Piero was the youngest among the bachelors, and his achievement of a transcendental family life lent him a certain augustness among them.

While through them he acquired a modified aspect of self advertisement; for they taught him that he who treads tactfully, may keep one foot in society and one in Fairyland.

Eliza abetted this innovation of compromise with her middle-class maxims. So Piero washed his face and wore tweeds which she chose for him.

Theirs was now a delightful life, Piero placed “Beauty” precisely in the palazzo; together they collected its antique forms, and together they would stand off and admire them in those nooks to which they had been appointed — and always Piero found everything “too exquisite.”

Eliza was not neglected, Piero and an intimate artist designed costumes for her; they would stand her in the centre of the music room, and trip around her entranced with draping striped crêpe and monkey fur upon her; the attendant dressmaker bowed her head and said “ sicuro ,” while Piero’s manicured fingers depicted perfection.

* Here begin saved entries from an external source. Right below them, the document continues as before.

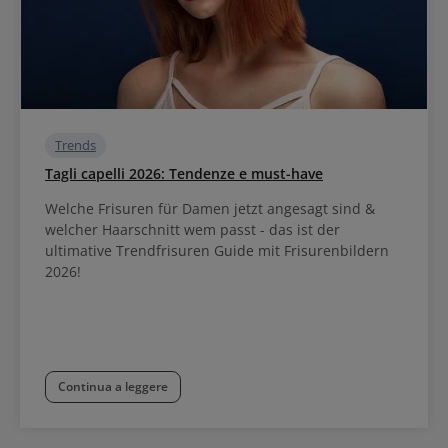
Trends
Tagli capelli 2026: Tendenze e must-have
Welche Frisuren für Damen jetzt angesagt sind &
welcher Haarschnitt wem passt - das ist der
ultimative Trendfrisuren Guide mit Frisurenbildern
2026!
Continua a leggere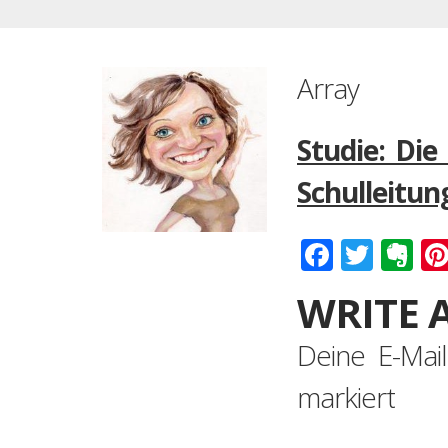
Array
Studie: Die
Schulleitun
Faceboo
Twitt
Ev
WRITE 
Deine E-Mail
markiert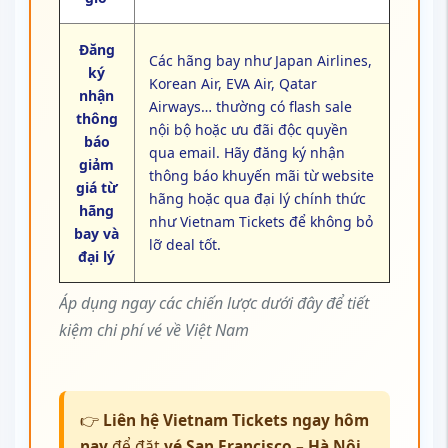
Đăng
Các hãng bay như Japan Airlines,
ký
Korean Air, EVA Air, Qatar
nhận
Airways… thường có flash sale
thông
nội bộ hoặc ưu đãi độc quyền
báo
qua email. Hãy đăng ký nhận
giảm
thông báo khuyến mãi từ website
giá từ
hãng hoặc qua đại lý chính thức
hãng
như Vietnam Tickets để không bỏ
bay và
lỡ deal tốt.
đại lý
Áp dụng ngay các chiến lược dưới đây để tiết
kiệm chi phí vé về Việt Nam
👉
Liên hệ Vietnam Tickets ngay hôm
nay
để đặt
vé San Francisco – Hà Nội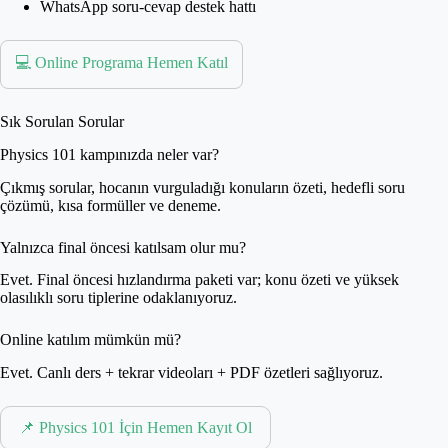
WhatsApp soru-cevap destek hattı
💻 Online Programa Hemen Katıl
Sık Sorulan Sorular
Physics 101 kampınızda neler var?
Çıkmış sorular, hocanın vurguladığı konuların özeti, hedefli soru
çözümü, kısa formüller ve deneme.
Yalnızca final öncesi katılsam olur mu?
Evet. Final öncesi hızlandırma paketi var; konu özeti ve yüksek
olasılıklı soru tiplerine odaklanıyoruz.
Online katılım mümkün mü?
Evet. Canlı ders + tekrar videoları + PDF özetleri sağlıyoruz.
📌 Physics 101 İçin Hemen Kayıt Ol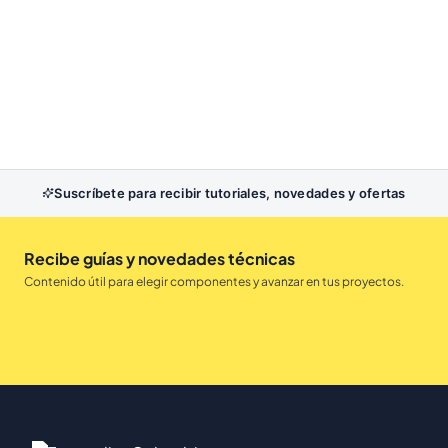
Suscríbete para recibir tutoriales, novedades y ofertas
Recibe guías y novedades técnicas
Contenido útil para elegir componentes y avanzar en tus proyectos.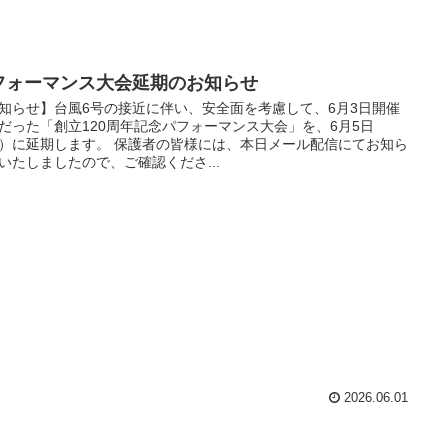
フォーマンス大会延期のお知らせ
知らせ】台風6号の接近に伴い、安全面を考慮して、6月3日開催
だった「創立120周年記念パフォーマンス大会」を、6月5日
）に延期します。 保護者の皆様には、本日メール配信にてお知ら
いたしましたので、ご確認くださ...
2026.06.01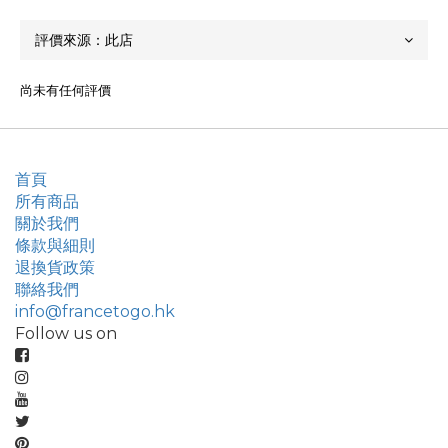
尚未有任何評價
首頁
所有商品
關於我們
條款與細則
退換貨政策
聯絡我們
info@francetogo.hk
Follow us on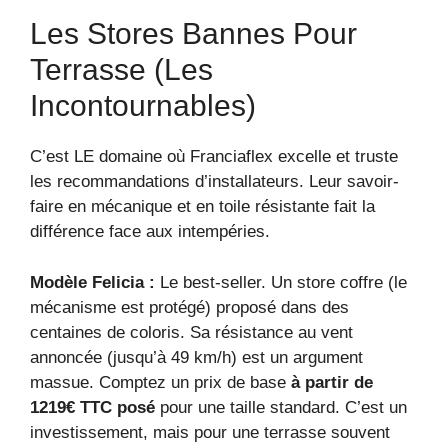
Les Stores Bannes Pour
Terrasse (les
Incontournables)
C’est LE domaine où Franciaflex excelle et truste
les recommandations d’installateurs. Leur savoir-
faire en mécanique et en toile résistante fait la
différence face aux intempéries.
Modèle Felicia :
Le best-seller. Un store coffre (le
mécanisme est protégé) proposé dans des
centaines de coloris. Sa résistance au vent
annoncée (jusqu’à 49 km/h) est un argument
massue. Comptez un prix de base
à partir de
1219€ TTC posé
pour une taille standard. C’est un
investissement, mais pour une terrasse souvent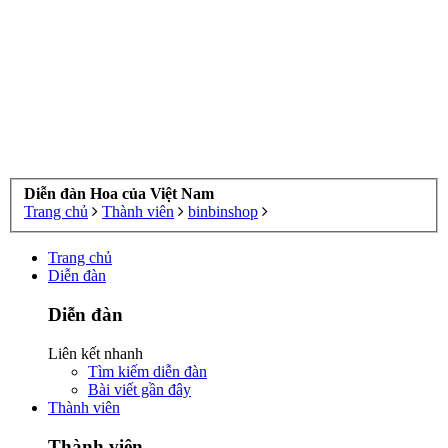
Diễn đàn Hoa của Việt Nam
Trang chủ
Thành viên
binbinshop
Trang chủ
Diễn đàn
Diễn đàn
Liên kết nhanh
Tìm kiếm diễn đàn
Bài viết gần đây
Thành viên
Thành viên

There she stood, like a mummy resuscitated with a fictitious breath of flattery. The fearful tension of her eyes was bordered with very black fringes, and over the quivering tendons of her insteps was stretched expensive silken hose. Piero twisted her around and about —like some marionette; while the dressmaker nodded again, “ sicuro.

Eliza took her headaches to lie for a nap of an afternoon, to stare through the pastel surface of the wall and the dim colour of the flower of love in the mist of the tapestry.

Of those rooms which she entered alone the planes of the walls seemed to turn inside out to withhold the fulfilment of life from her ———she could overhear the muted voices of the bachelors seeking the secluded study and the loggias.

When they returned to her table they stole into the atmosphere with their recollections, like soft cats, heavy with satisfaction.

After dinner they purred over ephemeral scandals in which the gentler sex is so inevitably involved.

There was no gusto in their laughter, no resentment of the frailty of woman, their comments on her charms were never warm.

For their eyes were preoccupied, as with the inner realisation of the wearer of a mask; while a bachelor would steal upon the insinuate silence with an anecdote.

“ —— ——she invited the young attachés to dinner

———a shaft leading from a trap door in the ceiling to the roses banked in the centre of the dinner table ————and down slid Lady Pink ———but only Lady Pink ——.” The bachelor wafted his hands from his flanks, invoking Eve — but his gestures displayed the anomaly of an allusion to his own graces rather than hers. As of life so of art, they spoke with an unintentional aloofness, as those who speak in the language of signs to the deaf and dumb.

Despite the spiritual obligations, the soul of Piero flowed beyond Eliza’s imagining. Flowed with the tropical mystery of an unnavigable Amazon, overhung by an exotic tangle of his smiles and hints.

Through all her comradely and inspiring traffic with them, Piero and the bachelors impressed Eliza as the incognito guardians of some holy bread. When they spoke they swallowed preparedly as if to rid speech of something incommunicably sweet and secret, which their mouths must never surrender.

Eliza’s question of the bachelors’ significance —her curiosity, materialized to an almost palpable entity passing from Eliza to move among them, stroking their consciousness beseechingly —————they condescended to answer with conundrums of discretion.

Eliza had been reared by a great aunt who, steeped in melancholia, warned her of hell, and lauded the unconditional surrender of being “sincere.”

From this rudimentary religious influence she had graduated to spiritualism and the popular occult.

She cultivated her aura like a garden of unscented flowers.

But Eliza by dint of horoscopes and séances was reaching a higher plane ——some plane on which psychic phenomena, like orgasms, so tantalisingly suggest themselves.

Her body became hollow ——she could feel the wind of the spirit blowing about in it, stemming her blood and parching her skin.

The fearful tension of her eyes ——

There are crises in the life of the chaste woman, when the fetishes of savage ancestry and the Christian devil, together with all the weird personifications into which the unappropriated sex force transforms itself, fall upon her taut nerves to rend them in the stillness of the night.